> _Metin alıntısı_
================
Ve canımızın peşine sevgiyle düşeriz, yarın ne olacağım diye
düşünmeden, kendimizi ego itilimiyle garantiye almadan; hesap
kitap yapmadan, Şimdi Burada Ol’manın Bilgisinin gereğini
yerine getiririz.)
(Bu demek değildir ki; dünyasal sorumluluklarımızdan kaçacağız
ve vur patlasın çal oynasın her gece bir barda gönlüm hovarda
olacak.
Bilgi; sevgiyle içimizdekini gerçek kılmak için hayatımızda
olan diğerlerinin de en yüksek potansiyellerinin ve
hayırlarının gerçekleşmesi için birlikte çözümler üretmektir.
Ve bizi, birlikte tutsaklığa sefalete acıya bağlayan ve
yıllanmış sorunlara çözüm Ol’maktır. Çare Ol’maktır.
Yüreğimizin sesini dinlediğimizde hiç kimse zarar görmez
göremez.
Eğer seçiminizden dolayı bir acı oluşuyorsa da; istiridyenin
içindeki inci Ol’ma acısıdır. Yaradan esirgeyecek koruyacak ve
şifalandıracaktır.
Çünkü herkesin yüreğinde oturan, ve her yerde Ol’An O’dur.
Yeter ki biz yüreğin kanunlarını gerçek kılalım ve
kararlarımızı yüreğimizden verelim. Endişeyi korkuyu çabayı ve
sanrıyı bırakalım.
Yüreğimizden konuşalım, yaşayalım, verelim.
Ve yürekte yaşanmasına aynalık edelim.
Basitçe eylemlerimizden duygularımıza ve düşüncelerimize kadar
tüm boyutlarımızda izin verelim ve Ol’alım.
Ve Ol’mak hissetmek ile başlar.
Değişim ve Geçiş hissetmeden olabilecek bir şey değildir.
================
> _Kaynak veriler_

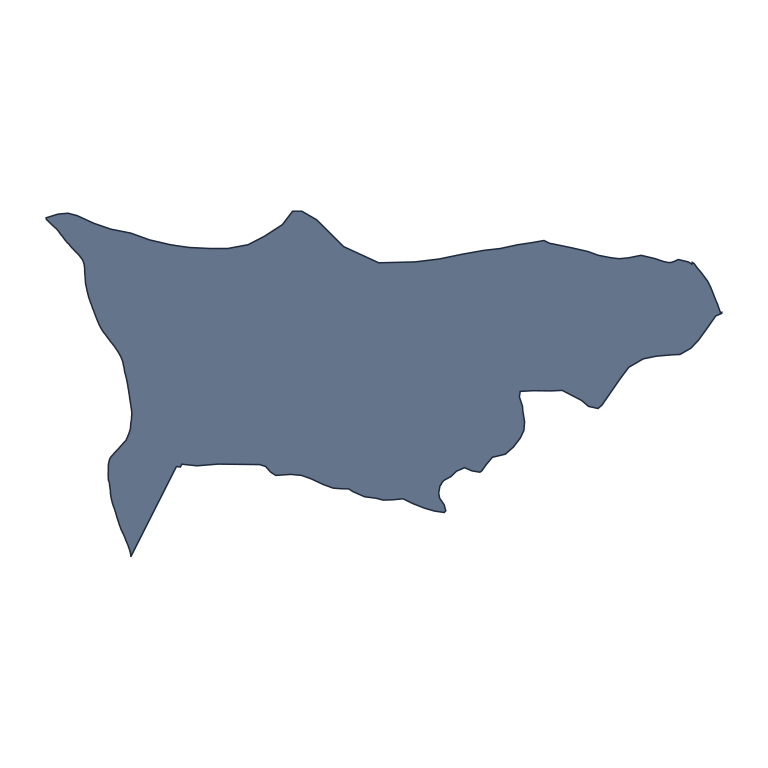 outline of Monchy/Malgretoute, Dauphin, Saint Lucia
{"feature_id": "8701671B92631226508247", "entity_name": "Monchy/Malgretoute", "entity_type": "district", "adm_level": 2, "iso_a3": "LCA", "parent_name": "Saint Lucia", "parent_adm1": "Dauphin", "projection": "orthographic", "projection_center": [-60.922, 14.041], "detail": "fine", "context": "isolated", "style": "filled", "palette": "slate", "viewbox_px": 768, "rotation_deg": 0, "n_neighbors": 0, "source": "geoboundaries", "source_scale": "gbopen_adm2", "svg_char_len": 5979}
<svg xmlns="http://www.w3.org/2000/svg" viewBox="0 0 768 768"><path d="M46.1,217.8L46.3,219.3L51.6,224.5L52.3,225.1L52.9,225.7L53.7,226.4L54.4,227.1L55.0,227.7L56.0,228.4L56.7,229.2L57.9,230.4L58.7,231.7L59.4,232.5L60.1,233.6L60.6,234.3L61.3,235.1L62.2,236.1L62.7,236.8L63.1,237.3L63.4,237.7L63.7,238.3L64.4,239.1L65.0,240.0L65.7,240.8L66.4,241.7L67.1,242.4L67.4,242.9L68.4,243.7L68.8,244.1L69.5,244.9L69.9,245.5L70.3,246.0L70.6,246.4L71.4,247.2L71.9,247.9L73.0,248.9L73.8,249.8L74.5,250.6L75.0,251.0L75.6,251.7L75.9,252.1L76.4,252.5L77.3,253.3L77.8,253.8L78.3,254.5L78.8,254.9L79.8,256.2L80.3,256.9L80.7,257.5L81.2,258.0L82.0,259.2L82.4,259.7L82.6,260.1L82.9,260.8L83.2,261.5L83.6,262.7L83.9,263.6L84.1,264.4L84.3,265.6L84.3,266.4L84.5,267.2L84.7,268.6L84.6,270.0L84.7,270.9L84.7,271.5L84.7,272.5L84.8,273.4L84.8,274.1L85.0,275.2L85.1,276.3L85.1,277.4L85.2,278.8L85.3,279.9L85.4,280.9L85.4,281.7L85.4,282.4L85.7,284.3L85.9,285.2L86.0,285.8L86.3,287.1L86.5,287.9L86.8,289.2L87.0,290.3L87.2,291.4L87.5,292.5L87.8,293.6L88.1,294.9L88.4,296.1L88.7,297.3L88.9,297.8L89.2,298.8L89.4,299.4L89.8,300.3L90.5,302.7L91.0,303.8L91.4,304.6L91.7,305.4L92.0,306.4L92.2,307.0L92.5,308.0L92.7,308.8L92.9,309.2L93.3,309.7L93.5,310.1L93.7,310.7L93.9,311.3L94.5,313.2L94.7,313.8L95.0,314.4L95.2,315.0L95.8,316.6L96.1,317.4L96.3,317.8L96.8,319.1L97.2,320.1L97.4,320.7L97.9,321.7L98.2,322.5L98.4,322.9L98.6,323.5L98.8,324.0L99.3,325.2L99.7,325.6L99.9,326.1L100.2,326.7L100.4,327.2L100.7,327.8L101.3,328.7L101.5,329.1L101.9,329.8L102.3,330.4L102.8,331.2L103.3,332.0L103.8,332.6L104.4,333.4L105.0,334.0L105.5,334.8L106.1,335.5L106.9,336.7L107.6,337.6L108.0,338.3L108.5,338.8L108.9,339.3L109.6,340.3L109.9,340.8L110.9,342.0L111.3,342.5L111.7,342.9L112.3,343.7L113.0,344.6L114.4,346.3L114.8,347.0L115.2,347.5L115.5,348.1L115.8,348.5L116.4,349.3L117.0,350.2L117.5,350.9L117.9,351.6L118.2,352.1L118.6,352.8L119.0,353.5L119.4,354.2L119.9,355.1L120.4,355.9L120.6,356.5L120.8,356.9L121.4,358.0L121.6,358.6L122.3,360.4L122.5,361.0L122.7,361.7L122.8,362.2L123.0,362.8L123.3,364.5L123.5,365.5L123.8,366.8L124.0,367.4L124.2,368.5L124.2,369.1L124.5,370.8L124.6,371.6L125.3,374.3L125.5,374.7L125.8,376.1L126.1,377.3L126.3,378.1L126.6,379.3L126.8,380.1L127.0,381.5L127.2,382.3L127.4,383.1L127.4,383.9L127.7,384.6L127.9,386.6L128.0,387.3L128.2,388.5L128.4,389.3L128.6,390.2L128.6,390.7L128.8,391.7L128.8,392.3L128.9,393.0L129.4,395.2L129.4,395.8L129.5,396.9L129.7,398.0L129.8,398.8L129.9,399.5L130.1,400.5L130.1,401.1L130.3,402.4L130.5,403.1L130.7,404.2L130.8,405.2L131.0,406.2L131.0,407.4L131.3,408.5L131.5,409.7L131.5,410.3L131.8,412.1L131.8,414.3L131.8,414.9L131.7,415.8L131.5,417.1L131.5,417.8L131.5,419.3L131.3,420.4L131.2,421.0L131.0,421.7L130.8,423.0L130.7,423.6L130.7,424.2L130.6,425.6L130.6,426.3L130.5,427.3L130.5,428.0L130.4,428.7L130.3,429.2L129.8,430.6L129.3,432.4L128.7,433.9L128.5,434.4L128.3,435.0L127.9,435.9L127.7,436.4L127.4,437.2L126.8,438.5L126.5,439.0L126.2,439.9L125.8,440.6L125.3,441.1L124.2,442.2L123.8,442.7L123.0,443.4L122.7,443.9L122.1,444.5L121.7,445.1L121.1,445.6L120.0,446.9L119.6,447.3L118.9,448.2L117.9,449.3L117.5,449.7L117.0,450.2L116.1,451.2L115.5,451.7L115.1,452.3L114.2,453.1L113.6,453.9L112.6,455.1L111.5,456.2L110.5,457.5L110.2,458.1L109.6,459.2L109.3,460.2L109.1,461.2L108.9,461.9L108.7,462.7L108.5,463.8L108.4,464.3L108.3,467.4L108.3,469.8L108.3,472.2L108.1,473.6L108.2,474.8L108.2,476.2L108.3,476.9L108.3,477.8L108.4,479.3L108.3,479.8L108.7,481.0L109.0,481.6L109.3,482.6L109.5,483.7L109.5,484.6L109.6,485.3L109.7,486.4L109.9,487.1L110.0,488.3L110.1,488.8L110.3,490.5L110.5,491.9L110.4,492.7L110.5,493.7L110.6,494.8L110.8,495.9L111.3,498.7L111.5,499.7L111.8,500.5L111.9,501.1L112.1,502.0L112.3,502.8L112.7,504.1L113.1,505.4L113.3,505.8L113.5,506.5L113.9,507.3L114.1,507.9L114.4,508.8L114.6,509.3L115.0,510.9L115.3,511.7L115.7,512.7L116.1,514.5L116.9,517.2L117.4,518.9L118.0,520.5L118.2,521.1L118.7,522.6L119.3,524.6L119.5,525.4L119.8,525.8L120.0,526.4L120.5,527.9L121.0,529.3L121.2,529.8L121.8,530.9L122.1,531.6L122.3,532.0L122.5,532.5L122.7,533.1L123.2,533.7L123.6,534.8L124.1,535.9L124.5,536.8L124.8,537.4L125.0,537.9L125.8,540.4L126.1,540.9L126.3,541.3L126.5,541.8L126.7,542.2L127.0,542.9L127.3,543.7L127.7,544.4L128.0,545.3L128.5,547.0L128.9,548.0L129.5,549.6L129.7,550.6L129.9,551.3L130.2,552.2L130.4,553.1L130.6,554.1L130.8,555.5L130.8,556.8L176.4,466.6L180.4,467.0L181.8,464.2L196.9,465.8L218.1,464.1L242.7,464.4L259.7,464.6L265.6,466.5L270.6,472.1L275.7,475.4L290.9,474.4L301.5,475.4L311.3,478.9L323.4,484.6L333.1,488.1L340.2,488.7L348.7,488.9L352.8,491.6L364.7,496.8L374.2,498.0L375.5,498.1L383.2,500.1L392.9,499.8L403.0,498.8L412.6,503.5L424.5,508.2L434.6,511.1L444.2,512.5L445.8,510.8L444.1,504.6L439.6,498.1L438.7,493.0L440.0,485.8L441.3,484.4L441.5,483.2L443.9,480.4L450.9,476.6L456.5,471.2L464.5,467.7L472.0,470.9L479.9,472.2L482.0,470.7L485.7,465.3L492.4,457.3L505.3,454.2L513.4,447.1L520.2,438.2L523.9,430.5L524.6,422.0L522.8,410.6L522.5,406.2L519.4,396.9L520.2,391.4L533.0,390.7L551.0,390.9L562.2,390.4L581.7,400.5L588.5,406.4L598.0,408.5L601.9,405.2L611.3,391.6L620.8,377.9L628.9,367.2L643.2,358.9L656.2,356.2L672.4,354.8L679.9,354.5L690.8,348.3L698.4,340.3L706.2,329.6L715.7,316.0L721.7,313.4L721.9,312.3L720.4,312.4L717.3,303.6L715.9,300.5L712.9,292.7L710.4,286.6L707.6,281.1L700.8,272.0L697.0,267.6L694.1,263.5L692.2,262.3L691.8,264.1L688.3,261.9L678.3,259.5L673.8,261.6L673.1,261.7L671.8,262.3L668.6,262.6L663.2,261.4L654.7,258.5L641.0,255.3L628.1,257.9L619.1,258.7L611.3,257.8L598.3,255.3L587.9,251.5L571.7,247.8L553.4,244.0L549.6,243.3L544.0,240.5L530.9,242.8L517.9,244.7L500.3,248.5L483.6,250.4L462.3,254.2L439.1,259.0L415.0,261.9L378.8,262.8L343.6,246.6L316.7,219.8L301.8,211.2L292.6,211.2L282.4,224.6L264.7,236.1L248.1,244.7L227.7,248.5L210.0,248.5L189.6,247.5L175.7,245.6L174.0,245.2L170.3,244.7L149.6,239.9L130.8,233.1L111.0,229.2L94.1,223.4L77.1,215.6L67.9,213.2L58.0,214.1L46.1,217.8Z" fill="#64748b" stroke="#1e293b" stroke-width="1.5"/></svg>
================
> _Çalışma yönergeleri_
1 - Yürek üzerine metin şu ifadelerle uyuşuyor mu: (a) Yüreğimizin sesini dinlediğimizde kimse zarar görmez. (b) Değişim ve Geçiş hissetmeden de gerçekleşebilir. (c) Dünyasal sorumluluklarımızdan kaçmamız gerekir. Her biri için evet ya da hayır deyip kararı belirleyen sözleri metinden aynen aktarır mısınız?
2 - Yürek üzerine metnin devamını, son cümlesinden sonrasını getirerek yazar mısınız?
Veriler, metinden bağımsız ayrı bir malzemedir.

> _Soruların yanıtları_
1 -
(a) Evet: "Yüreğimizin sesini dinlediğimizde hiç kimse zarar görmez"
(b) Hayır: "Değişim ve Geçiş hissetmeden olabilecek bir şey değildir."
(c) Hayır: "Bu demek değildir ki; dünyasal sorumluluklarımızdan kaçacağız"

2 -
Geçişi ve yeniyi -hissetmek- gerçek kılacaktır.
Yeninin malzemesi ve kozmik maddesi “Hissetmektir”.
Sevgiyi hissetmek ve sevmek için kendimize izin verdiğimizde,
yüreğimizde bir sızı oluşmaya başlar. Çünkü sevmek incinmeye
açık hale gelmektir. Sevmek varlığını Ol’makta Ol’Ana olduğu
gibi açmaktır. Sevmek başımıza deneyim olarak ne gelirse
gelsin, karşımıza kim ve ne çıkarsa çıksın Hak’tan geldiğini
bilerek ve sevebildiğimiz için şükrederek, inci Ol’maya
başlamaktır.
Farkındalık Bilgidir.
Hissetmek Sevgidir.
Farkındalıkla hissederiz
Hissederek ayırt ederiz
Yeni dünyanın; tüm fiziksel duyuların karşılığı Ol’An duyu
organı( benzetme) Hissetmektir.
Hissetmemiz; bizi eyleme geçirebiliyorsa değişimimizi
ateşleyebiliyorsa hissetmektir.
Hareket geçirmeyen, değişim yaratmayan hissediş olamaz.
Bu Farkındalıktır.
Fark etmek tek başına yeterli değildir.
Hissetmeyi ( değişimi başlatan ateş) farkındalığın üstüne
örtebilme yeteneği kazanmamız hayrımızadır.
Kendimizin, diğer insan kardeşlerimizin kalplerinin
derinliğinde erimek, manalarda birlikte demlenmek
hissetmektir.
Çoğalmak ve genişlemektir.
Çoğalmak ve genişlemek çözümdür.
Başka bir dünya yaratmaktır. Yeni Dünyayı yaratmaktır.
Yeni Dünya hissederek, çoğalarak genişleyerek kapsayarak ve
böylelikle üçüncü boyutun “dert sanrılarına” çare olarak
gerçek Ol’acak her birimizin yüreğinde.
Dertler, kederler sanrı olmasına rağmen , yinede onlara çare
olarak, çözüm üreterek Yeni Dünyayı gerçek kılacağız ve Yeni
Enerjiyi; sevgiyi aşkı bereketi barışı özgürlüğü huzuru yaşlı
dünyamıza ve yorgun yaşamlarımıza demirleyebileceğiz.
Ne daha önce ne daha sonra.
Bizi kendimizden başka hiç kimse kurtaramayacak, ne ilahi
Alem, ne Galaktik Alem ne de başka dostlar.
İnsanın ipi kendi elindedir.
İster varlığını tüketir, isterse de yokluktan varlığını
üretir.
İnsan Ol’arak birbirimizi sevdikçe, birbirimizi maddi manevi
anlayabildikçe ve kucaklayabildikçe, hadi Dostum diyerek
sevgiyle yan yana yürüyebildikçe çıkabiliriz karanlıkların
içinden.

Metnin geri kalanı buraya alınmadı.